What’s the Opposition to Religious Talk in the Workplace?

Sam Rainer

December 17, 2008

LifeWay Research has data from a new survey that answers the question:

Despite several high-profile court cases over the past few years that tried to limit religious speech and the display of religious items in the workplace, most Americans have no problem with either. According to a recent survey by LifeWay Research, less than a third of Americans have issues with those who display religious items at work. Also, less than 4 out of 10 mind religious talk in the workplace.

The survey asked respondents to agree or disagree with the following statement: “Coworkers should not display religious items at the workplace.” Respondents were also asked to agree or disagree with this statement: “Coworkers should not talk about religion at the workplace.”

Opinions differ by age, with young adults most open to religious talk and religious items in the workplace and senior adults most resistant. The survey shows that 25 percent of 18 to 34 year olds somewhat or strongly agree that coworkers should not display religious items. In contrast, 44 percent of those over the age of 65 agree. The same trend is true in regards religious talk. A total of 33 percent of 18 to 24 year olds and 31 percent of 25 to 34 year olds said they agree that it is wrong for people to talk about religion in the workplace. However, a majority of those over the age of 65 (54 percent) agree that talking about religion does not belong in the workplace.

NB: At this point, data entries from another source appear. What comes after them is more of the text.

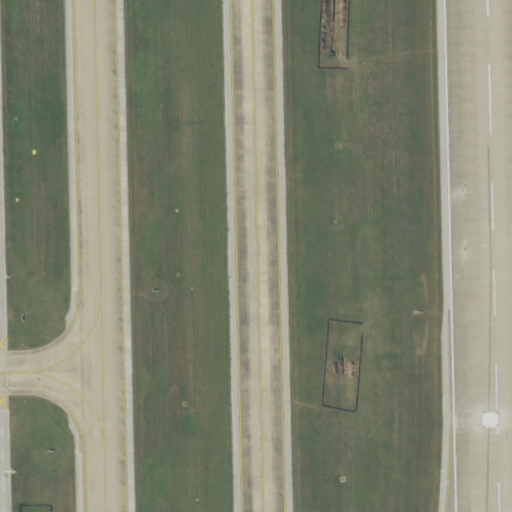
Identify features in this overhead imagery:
airport runway: (491, 255)
airport taxiway: (98, 256)
airport taxiway: (255, 256)
airport: (256, 256)
airport taxiway: (78, 345)
airport taxiway: (487, 349)
airport taxiway: (66, 384)
road: (0, 474)
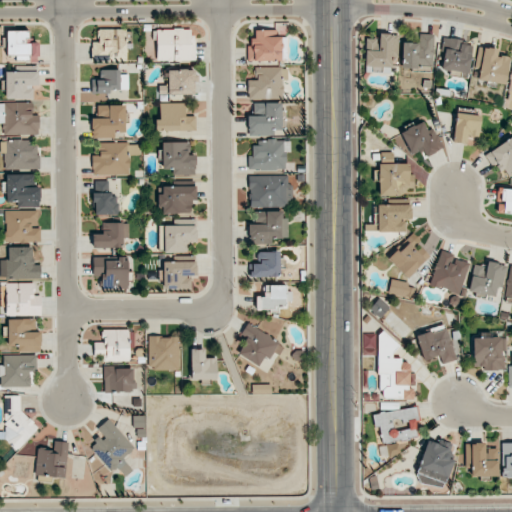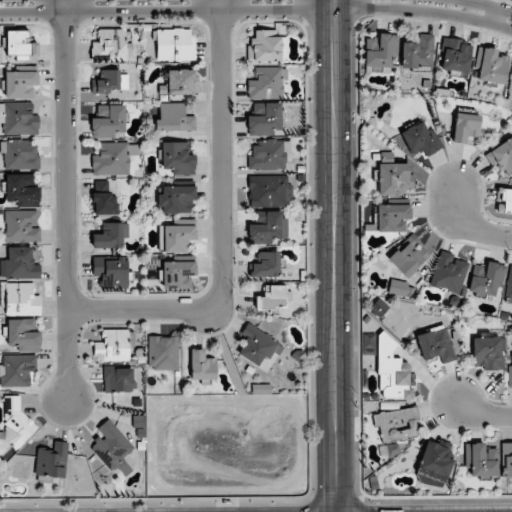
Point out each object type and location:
road: (486, 5)
road: (256, 10)
road: (498, 15)
building: (110, 45)
building: (174, 45)
building: (20, 46)
building: (267, 46)
building: (381, 51)
building: (418, 53)
building: (455, 55)
building: (492, 66)
building: (110, 81)
building: (267, 83)
building: (20, 84)
building: (510, 87)
building: (18, 118)
building: (174, 118)
building: (265, 119)
building: (108, 121)
building: (465, 127)
building: (421, 139)
building: (20, 155)
building: (269, 155)
building: (501, 156)
building: (114, 158)
building: (177, 158)
building: (395, 178)
building: (22, 190)
building: (269, 191)
road: (68, 198)
building: (104, 199)
building: (176, 199)
building: (504, 201)
building: (260, 217)
building: (390, 217)
building: (21, 226)
road: (467, 226)
road: (223, 227)
building: (268, 229)
building: (110, 235)
building: (176, 237)
road: (336, 255)
building: (407, 257)
building: (19, 264)
building: (267, 264)
building: (111, 271)
building: (449, 272)
building: (178, 274)
building: (486, 278)
building: (509, 284)
building: (397, 287)
building: (271, 297)
building: (21, 299)
building: (23, 334)
building: (368, 344)
building: (436, 344)
building: (114, 345)
building: (258, 345)
building: (163, 352)
building: (488, 353)
building: (202, 365)
building: (17, 370)
building: (393, 372)
building: (510, 376)
building: (118, 379)
building: (261, 389)
road: (484, 413)
building: (17, 423)
building: (397, 424)
building: (112, 448)
building: (506, 459)
building: (52, 460)
building: (480, 460)
building: (435, 461)
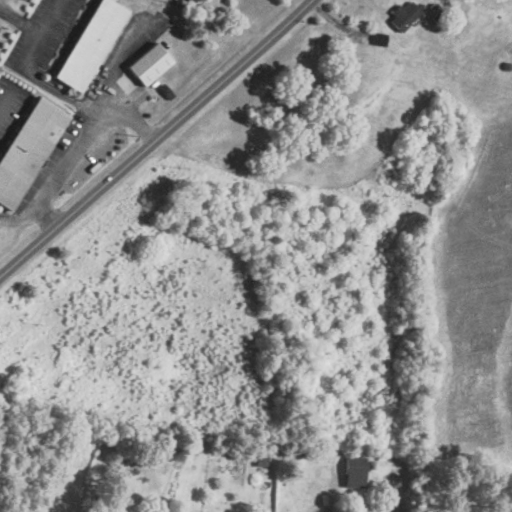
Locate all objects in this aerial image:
building: (189, 0)
building: (190, 0)
building: (403, 16)
building: (93, 43)
building: (88, 44)
building: (147, 64)
building: (147, 64)
road: (33, 69)
road: (6, 98)
road: (154, 138)
road: (82, 142)
building: (26, 148)
building: (29, 148)
road: (23, 216)
road: (4, 225)
building: (353, 465)
building: (353, 465)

I find it intriguing that the younger generation is more open to religious talk in the workplace. This research corroborates other research about the openness of young adults to spiritual issues. During my years in the corporate cubicle, I found a lot of people open to talking about spiritual issues. In fact, when I started seminary and worked bi-vocationally as a minister, several people at the office would come to me for “spiritual advice.” The difficulty for me was one of degree: how much should I say? And how much company time should I use to talk to a person? I typically talked openly but briefly, prayed with the person, and then offered to extend the conversation at lunch or after work hours. What’s your take? To what degree should believers talk about spiritual matters in the office?

2 comments on “What’s the Opposition to Religious Talk in the Workplace?”

  1. brianayers says:

    That is some very interesting research, and the implications of those findings are exciting. Thanks for sharing!

  2. Miguel says:

    I, too, spent years in corporate America and found a growing openness to spiritual dialogue within the office place. The distinction of generations is the form these discussions take form as. I recall an older lady who would prominently display her KJV Bible on her desk, read during “work time,” slack off on performance, and then proclaim the hellish destination for co-workers with apparent “sin” in their life at high decibel levels. That kind of chatter draws HR and Mgt angst while also dispelling any interest in further dialogue for many. However, when dialogue was more testimonial – sharing transformation stories, viewpoints and respecting differences, the soil was very fertile. It’s not the same as ole’ door-to-door evangelism settings, so it requires a different demeanor and approach.

    The door is open, the question is who’s walking through it, with what intent and what approach. How missionally agile and minded are we when it comes to the marketplace?

    Recently our leadership team was discussing about changing the language we use around youth ministry graduations…the classic “X students acknowledged a call to vocational ministry, Y are just going to school for regular jobs.” The dichotomy between “ministry” and “marketplace vocation” neuters the desperate need for missional-mindedness regardless of vocation. Great Commission realities played out regardless of setting is a critical component of engaging the generational hunger present around needed meta-narratives on spiritual matters.